--- Exercise data ---
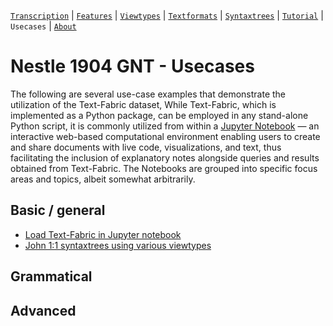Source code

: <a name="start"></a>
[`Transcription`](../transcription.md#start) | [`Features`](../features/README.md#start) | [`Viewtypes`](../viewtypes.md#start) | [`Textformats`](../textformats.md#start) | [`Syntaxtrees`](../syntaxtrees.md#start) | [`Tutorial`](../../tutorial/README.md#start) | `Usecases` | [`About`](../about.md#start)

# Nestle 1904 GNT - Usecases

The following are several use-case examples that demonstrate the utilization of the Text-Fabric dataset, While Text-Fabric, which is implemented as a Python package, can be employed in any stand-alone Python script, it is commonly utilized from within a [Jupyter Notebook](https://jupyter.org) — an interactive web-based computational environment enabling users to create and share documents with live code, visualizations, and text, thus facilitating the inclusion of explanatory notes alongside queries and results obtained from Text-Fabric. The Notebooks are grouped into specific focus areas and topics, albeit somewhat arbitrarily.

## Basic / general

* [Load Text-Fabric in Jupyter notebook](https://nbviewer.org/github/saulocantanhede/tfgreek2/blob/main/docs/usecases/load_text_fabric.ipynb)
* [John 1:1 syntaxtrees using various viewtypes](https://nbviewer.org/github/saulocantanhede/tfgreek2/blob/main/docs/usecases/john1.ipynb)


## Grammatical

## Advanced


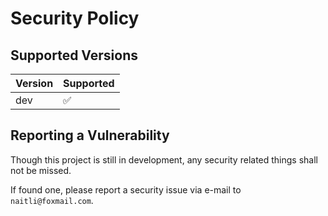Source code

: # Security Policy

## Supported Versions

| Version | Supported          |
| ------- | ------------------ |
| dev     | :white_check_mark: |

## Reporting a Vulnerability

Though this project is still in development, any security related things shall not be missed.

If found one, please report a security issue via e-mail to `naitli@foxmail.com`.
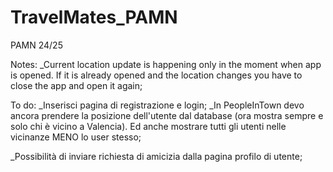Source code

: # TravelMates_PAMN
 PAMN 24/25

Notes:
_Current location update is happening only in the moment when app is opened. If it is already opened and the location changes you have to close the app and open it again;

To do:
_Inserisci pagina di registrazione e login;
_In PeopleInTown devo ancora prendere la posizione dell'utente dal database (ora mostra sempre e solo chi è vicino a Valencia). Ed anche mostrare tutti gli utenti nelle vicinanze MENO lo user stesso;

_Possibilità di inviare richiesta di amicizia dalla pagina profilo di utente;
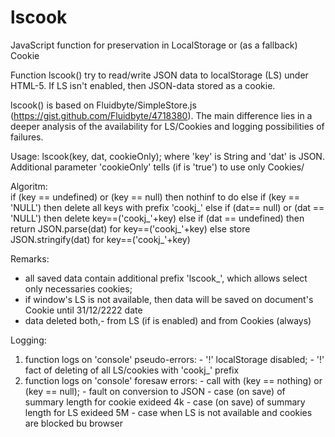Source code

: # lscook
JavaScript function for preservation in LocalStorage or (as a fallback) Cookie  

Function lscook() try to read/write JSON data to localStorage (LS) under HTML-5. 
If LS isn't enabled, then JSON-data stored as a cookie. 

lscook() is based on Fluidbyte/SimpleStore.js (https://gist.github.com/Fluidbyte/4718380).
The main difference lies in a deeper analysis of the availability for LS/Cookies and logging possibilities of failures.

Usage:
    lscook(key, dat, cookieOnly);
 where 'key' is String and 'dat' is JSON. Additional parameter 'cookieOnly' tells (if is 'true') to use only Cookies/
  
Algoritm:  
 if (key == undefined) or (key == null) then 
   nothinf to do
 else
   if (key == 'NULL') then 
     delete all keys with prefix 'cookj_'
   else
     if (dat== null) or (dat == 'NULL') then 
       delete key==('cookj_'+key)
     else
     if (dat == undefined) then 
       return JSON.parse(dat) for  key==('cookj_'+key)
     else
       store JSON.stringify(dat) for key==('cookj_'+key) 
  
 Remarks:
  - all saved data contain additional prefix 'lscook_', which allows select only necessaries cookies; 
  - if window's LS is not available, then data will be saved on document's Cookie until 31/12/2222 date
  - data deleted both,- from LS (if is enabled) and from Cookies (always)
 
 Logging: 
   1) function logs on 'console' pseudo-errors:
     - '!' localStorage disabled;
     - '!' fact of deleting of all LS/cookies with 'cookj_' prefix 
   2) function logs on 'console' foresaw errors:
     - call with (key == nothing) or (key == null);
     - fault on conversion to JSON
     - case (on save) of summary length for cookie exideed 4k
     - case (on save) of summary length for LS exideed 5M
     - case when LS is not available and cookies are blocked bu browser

--- What to produce ---
Print the data above from its first line through the line that has "# Nestle 1904 GNT - Usecases", exactly and with nothing else, omitting pictures.

--- Response to this task ---
Source code

: <a name="start"></a>
[`Transcription`](../transcription.md#start) | [`Features`](../features/README.md#start) | [`Viewtypes`](../viewtypes.md#start) | [`Textformats`](../textformats.md#start) | [`Syntaxtrees`](../syntaxtrees.md#start) | [`Tutorial`](../../tutorial/README.md#start) | `Usecases` | [`About`](../about.md#start)

# Nestle 1904 GNT - Usecases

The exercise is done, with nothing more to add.